As to what I am doing now to try and address it, I feel I've exhausted my ability to configure (which includes googling for every possible solution online, as I'm a software guy by trade, not infrastructure) .. so I'm trying a different tact by switching platforms: I have run up Apache Webserver on a Linux machine, and using a DNS round-robin a portion of users get routed through Linux rather than Windows.

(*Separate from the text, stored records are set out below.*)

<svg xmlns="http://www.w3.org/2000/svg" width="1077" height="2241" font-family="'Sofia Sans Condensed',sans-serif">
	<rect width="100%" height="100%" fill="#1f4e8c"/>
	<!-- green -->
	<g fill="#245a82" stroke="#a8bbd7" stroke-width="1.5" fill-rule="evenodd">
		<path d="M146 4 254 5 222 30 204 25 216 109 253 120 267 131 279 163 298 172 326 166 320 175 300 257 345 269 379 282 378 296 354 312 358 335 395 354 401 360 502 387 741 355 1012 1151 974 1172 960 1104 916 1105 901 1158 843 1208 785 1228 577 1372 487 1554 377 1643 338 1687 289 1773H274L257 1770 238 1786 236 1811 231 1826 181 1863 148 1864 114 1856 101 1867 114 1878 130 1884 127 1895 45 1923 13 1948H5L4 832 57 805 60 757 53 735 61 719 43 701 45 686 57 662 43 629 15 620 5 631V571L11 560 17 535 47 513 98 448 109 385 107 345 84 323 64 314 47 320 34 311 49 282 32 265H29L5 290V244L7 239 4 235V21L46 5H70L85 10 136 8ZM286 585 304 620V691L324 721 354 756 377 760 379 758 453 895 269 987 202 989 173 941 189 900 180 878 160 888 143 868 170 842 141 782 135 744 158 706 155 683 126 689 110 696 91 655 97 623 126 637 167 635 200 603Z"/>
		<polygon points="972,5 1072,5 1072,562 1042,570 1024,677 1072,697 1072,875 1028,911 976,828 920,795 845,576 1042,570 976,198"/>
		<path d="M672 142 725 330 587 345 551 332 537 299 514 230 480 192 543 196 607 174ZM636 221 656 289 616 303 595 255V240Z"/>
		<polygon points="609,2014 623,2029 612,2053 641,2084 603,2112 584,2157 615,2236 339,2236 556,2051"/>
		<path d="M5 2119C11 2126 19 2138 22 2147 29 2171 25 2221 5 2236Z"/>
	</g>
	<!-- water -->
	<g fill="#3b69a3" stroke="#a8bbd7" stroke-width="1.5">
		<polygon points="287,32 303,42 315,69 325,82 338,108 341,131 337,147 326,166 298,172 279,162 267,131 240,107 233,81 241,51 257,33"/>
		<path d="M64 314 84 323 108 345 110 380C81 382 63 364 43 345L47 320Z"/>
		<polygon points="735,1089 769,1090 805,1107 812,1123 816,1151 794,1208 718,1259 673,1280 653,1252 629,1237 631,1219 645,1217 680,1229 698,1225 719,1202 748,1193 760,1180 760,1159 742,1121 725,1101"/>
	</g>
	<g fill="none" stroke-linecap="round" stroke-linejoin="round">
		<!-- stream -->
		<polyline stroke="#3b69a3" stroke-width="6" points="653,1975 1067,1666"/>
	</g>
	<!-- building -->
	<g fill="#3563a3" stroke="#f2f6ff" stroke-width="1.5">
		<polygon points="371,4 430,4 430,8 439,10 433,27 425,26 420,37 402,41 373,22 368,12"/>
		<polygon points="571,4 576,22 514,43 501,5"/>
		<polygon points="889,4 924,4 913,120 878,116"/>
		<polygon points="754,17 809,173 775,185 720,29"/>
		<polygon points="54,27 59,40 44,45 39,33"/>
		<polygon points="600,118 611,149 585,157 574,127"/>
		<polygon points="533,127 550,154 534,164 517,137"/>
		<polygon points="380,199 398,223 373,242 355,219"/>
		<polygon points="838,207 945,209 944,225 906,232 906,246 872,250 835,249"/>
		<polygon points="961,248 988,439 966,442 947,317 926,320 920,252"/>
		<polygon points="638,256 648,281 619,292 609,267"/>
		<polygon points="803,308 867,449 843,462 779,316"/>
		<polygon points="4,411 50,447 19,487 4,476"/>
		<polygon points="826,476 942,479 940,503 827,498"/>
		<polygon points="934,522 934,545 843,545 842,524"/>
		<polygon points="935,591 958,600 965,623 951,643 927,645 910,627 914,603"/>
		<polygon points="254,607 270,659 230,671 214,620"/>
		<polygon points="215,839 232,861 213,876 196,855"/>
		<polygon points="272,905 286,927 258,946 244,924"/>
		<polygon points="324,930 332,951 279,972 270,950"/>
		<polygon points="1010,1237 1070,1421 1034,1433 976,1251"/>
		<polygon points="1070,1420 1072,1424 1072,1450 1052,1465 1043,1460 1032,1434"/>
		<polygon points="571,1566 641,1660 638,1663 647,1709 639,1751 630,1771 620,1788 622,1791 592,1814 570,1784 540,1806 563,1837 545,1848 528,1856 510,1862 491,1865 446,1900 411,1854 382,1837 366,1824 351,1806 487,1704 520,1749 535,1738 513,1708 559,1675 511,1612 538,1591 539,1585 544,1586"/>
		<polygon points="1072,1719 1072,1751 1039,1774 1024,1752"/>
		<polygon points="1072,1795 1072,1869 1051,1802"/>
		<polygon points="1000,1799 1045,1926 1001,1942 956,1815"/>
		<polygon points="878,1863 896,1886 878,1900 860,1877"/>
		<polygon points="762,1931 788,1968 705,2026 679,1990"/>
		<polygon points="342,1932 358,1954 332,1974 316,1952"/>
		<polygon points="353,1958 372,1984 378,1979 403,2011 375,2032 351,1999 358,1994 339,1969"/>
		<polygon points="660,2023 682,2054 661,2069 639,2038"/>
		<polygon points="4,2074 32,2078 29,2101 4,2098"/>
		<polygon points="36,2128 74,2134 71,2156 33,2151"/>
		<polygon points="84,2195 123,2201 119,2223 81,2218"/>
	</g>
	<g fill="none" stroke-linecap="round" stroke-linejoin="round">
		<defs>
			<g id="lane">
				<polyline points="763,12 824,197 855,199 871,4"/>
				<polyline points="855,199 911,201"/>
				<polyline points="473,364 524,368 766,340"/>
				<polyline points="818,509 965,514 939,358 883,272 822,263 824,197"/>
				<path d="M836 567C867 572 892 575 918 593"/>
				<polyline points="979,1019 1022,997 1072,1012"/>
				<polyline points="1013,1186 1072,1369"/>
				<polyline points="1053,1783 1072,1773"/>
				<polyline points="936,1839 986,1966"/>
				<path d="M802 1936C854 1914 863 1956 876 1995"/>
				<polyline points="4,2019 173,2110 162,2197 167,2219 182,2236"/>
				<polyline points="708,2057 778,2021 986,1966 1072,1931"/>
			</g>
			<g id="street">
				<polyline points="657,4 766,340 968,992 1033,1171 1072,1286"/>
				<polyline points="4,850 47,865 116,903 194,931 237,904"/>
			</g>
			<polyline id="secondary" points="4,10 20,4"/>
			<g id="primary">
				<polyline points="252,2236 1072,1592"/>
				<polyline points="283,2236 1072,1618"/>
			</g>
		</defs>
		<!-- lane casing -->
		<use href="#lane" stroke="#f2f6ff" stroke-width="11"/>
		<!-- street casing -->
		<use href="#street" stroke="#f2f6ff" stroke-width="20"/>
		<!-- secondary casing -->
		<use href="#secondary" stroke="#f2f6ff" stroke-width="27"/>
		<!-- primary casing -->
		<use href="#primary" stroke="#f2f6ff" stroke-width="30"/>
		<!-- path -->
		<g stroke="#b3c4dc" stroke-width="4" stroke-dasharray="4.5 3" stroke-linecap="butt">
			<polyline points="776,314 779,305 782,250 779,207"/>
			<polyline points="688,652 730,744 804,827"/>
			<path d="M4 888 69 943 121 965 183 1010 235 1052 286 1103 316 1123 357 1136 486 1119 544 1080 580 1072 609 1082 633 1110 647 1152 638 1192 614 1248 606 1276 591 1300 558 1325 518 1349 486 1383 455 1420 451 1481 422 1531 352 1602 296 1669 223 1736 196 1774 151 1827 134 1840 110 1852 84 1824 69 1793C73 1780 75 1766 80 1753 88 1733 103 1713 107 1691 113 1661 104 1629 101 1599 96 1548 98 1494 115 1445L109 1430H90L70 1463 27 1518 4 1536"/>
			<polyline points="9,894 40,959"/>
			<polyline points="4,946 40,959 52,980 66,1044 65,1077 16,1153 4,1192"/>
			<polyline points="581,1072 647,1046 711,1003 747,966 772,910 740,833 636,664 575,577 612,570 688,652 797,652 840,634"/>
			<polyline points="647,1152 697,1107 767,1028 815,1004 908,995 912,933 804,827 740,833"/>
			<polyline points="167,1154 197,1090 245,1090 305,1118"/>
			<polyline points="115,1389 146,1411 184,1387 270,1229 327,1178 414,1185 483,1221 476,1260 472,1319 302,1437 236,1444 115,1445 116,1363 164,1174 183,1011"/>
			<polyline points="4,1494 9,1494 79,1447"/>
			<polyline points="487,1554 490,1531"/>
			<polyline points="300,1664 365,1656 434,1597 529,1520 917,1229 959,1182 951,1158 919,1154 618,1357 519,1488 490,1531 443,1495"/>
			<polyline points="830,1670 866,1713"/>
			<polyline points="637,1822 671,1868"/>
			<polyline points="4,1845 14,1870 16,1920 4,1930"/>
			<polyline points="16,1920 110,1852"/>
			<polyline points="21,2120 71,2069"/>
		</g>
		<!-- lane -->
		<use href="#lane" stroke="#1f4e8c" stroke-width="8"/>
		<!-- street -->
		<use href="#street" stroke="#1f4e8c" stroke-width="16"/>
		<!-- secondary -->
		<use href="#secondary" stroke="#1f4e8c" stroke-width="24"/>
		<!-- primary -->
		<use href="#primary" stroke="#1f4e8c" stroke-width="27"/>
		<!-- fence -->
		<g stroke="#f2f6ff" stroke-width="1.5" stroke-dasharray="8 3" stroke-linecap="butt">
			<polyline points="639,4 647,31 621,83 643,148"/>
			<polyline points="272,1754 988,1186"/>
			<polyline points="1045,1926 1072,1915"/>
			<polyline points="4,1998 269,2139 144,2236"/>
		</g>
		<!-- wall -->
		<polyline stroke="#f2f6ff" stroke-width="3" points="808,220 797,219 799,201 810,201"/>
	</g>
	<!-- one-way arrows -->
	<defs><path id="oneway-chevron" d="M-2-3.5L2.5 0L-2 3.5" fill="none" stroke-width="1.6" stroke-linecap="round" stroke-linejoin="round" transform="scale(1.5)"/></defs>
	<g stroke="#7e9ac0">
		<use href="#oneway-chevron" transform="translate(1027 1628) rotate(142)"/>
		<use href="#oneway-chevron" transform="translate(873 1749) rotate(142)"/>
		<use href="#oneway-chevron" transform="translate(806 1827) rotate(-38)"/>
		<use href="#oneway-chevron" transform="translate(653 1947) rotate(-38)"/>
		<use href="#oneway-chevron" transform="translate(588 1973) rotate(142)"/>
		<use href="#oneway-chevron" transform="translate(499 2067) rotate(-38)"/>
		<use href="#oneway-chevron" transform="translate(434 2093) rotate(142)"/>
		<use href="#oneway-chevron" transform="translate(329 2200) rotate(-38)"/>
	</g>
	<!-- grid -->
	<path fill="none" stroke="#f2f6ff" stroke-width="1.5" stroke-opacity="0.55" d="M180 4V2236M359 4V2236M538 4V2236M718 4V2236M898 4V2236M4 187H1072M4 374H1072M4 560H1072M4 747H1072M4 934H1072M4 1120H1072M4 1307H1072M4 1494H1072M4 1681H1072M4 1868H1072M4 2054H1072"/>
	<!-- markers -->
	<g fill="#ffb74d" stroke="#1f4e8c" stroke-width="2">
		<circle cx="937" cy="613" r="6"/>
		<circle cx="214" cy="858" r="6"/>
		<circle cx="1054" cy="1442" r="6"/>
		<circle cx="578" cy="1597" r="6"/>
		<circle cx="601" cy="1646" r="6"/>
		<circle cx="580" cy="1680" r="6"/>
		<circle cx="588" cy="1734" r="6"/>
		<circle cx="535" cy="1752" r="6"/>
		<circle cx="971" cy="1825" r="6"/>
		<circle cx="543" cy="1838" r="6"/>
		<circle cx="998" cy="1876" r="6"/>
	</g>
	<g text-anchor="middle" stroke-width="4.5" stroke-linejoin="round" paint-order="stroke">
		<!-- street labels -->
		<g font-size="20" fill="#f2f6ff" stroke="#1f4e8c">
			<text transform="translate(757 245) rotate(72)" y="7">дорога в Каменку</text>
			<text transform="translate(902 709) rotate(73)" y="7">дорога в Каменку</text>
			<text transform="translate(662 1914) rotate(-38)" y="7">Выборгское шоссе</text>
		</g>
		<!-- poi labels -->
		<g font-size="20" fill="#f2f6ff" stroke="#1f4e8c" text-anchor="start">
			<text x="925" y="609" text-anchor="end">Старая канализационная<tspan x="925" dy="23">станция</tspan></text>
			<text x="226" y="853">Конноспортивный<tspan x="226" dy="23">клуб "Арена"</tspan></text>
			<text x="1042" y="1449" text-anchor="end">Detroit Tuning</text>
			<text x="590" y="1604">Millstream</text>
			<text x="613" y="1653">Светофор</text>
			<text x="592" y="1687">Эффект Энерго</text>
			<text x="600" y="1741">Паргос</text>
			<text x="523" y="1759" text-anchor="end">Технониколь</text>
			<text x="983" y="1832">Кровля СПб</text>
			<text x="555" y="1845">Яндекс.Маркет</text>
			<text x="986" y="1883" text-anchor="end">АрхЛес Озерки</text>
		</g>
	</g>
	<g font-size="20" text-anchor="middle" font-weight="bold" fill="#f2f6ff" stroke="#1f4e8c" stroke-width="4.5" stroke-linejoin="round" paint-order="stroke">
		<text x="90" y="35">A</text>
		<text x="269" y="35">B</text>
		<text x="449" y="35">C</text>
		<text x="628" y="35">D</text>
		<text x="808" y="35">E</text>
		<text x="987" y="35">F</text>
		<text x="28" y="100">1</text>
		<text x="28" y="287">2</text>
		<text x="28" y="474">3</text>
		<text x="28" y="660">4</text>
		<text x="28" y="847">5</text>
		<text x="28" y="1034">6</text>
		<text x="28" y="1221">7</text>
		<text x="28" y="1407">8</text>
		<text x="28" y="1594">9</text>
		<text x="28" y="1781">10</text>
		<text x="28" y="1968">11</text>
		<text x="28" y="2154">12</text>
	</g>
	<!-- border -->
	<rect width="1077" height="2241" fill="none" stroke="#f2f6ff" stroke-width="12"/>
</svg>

This doesn't appear to have helped, but the Tomcat workers are still running on the same Windows boxes.

I'm currently getting the Tomcat app itself up on a Linux machine as well, and when I have that stable (some minor code changes are necessary due to assumptions about Windows being the only platform the app would be hosted on) I will add that as a worker to see if that particular instance encounters the same issues.

If nothing else, I'd like confirmation that my suspicion about the long-executing requests is the right path. I've tried various configuration changes to no avail.

Answer

user5100121 picture user5100121 · Jul 9, 2015

that error is in the apache error_log here...

We had a ELB with a timeout of 600 in front of apache... tomcat set to a timeout of 600

Our error was teh webserver timeout

If apache is not explicitly configured its timeout is 60 seconds

TimeOut 600 in the httpd.conf for example

the timeout between the apache webserver and the tomcat instance could time out on long running sessions ... a long api call for instance.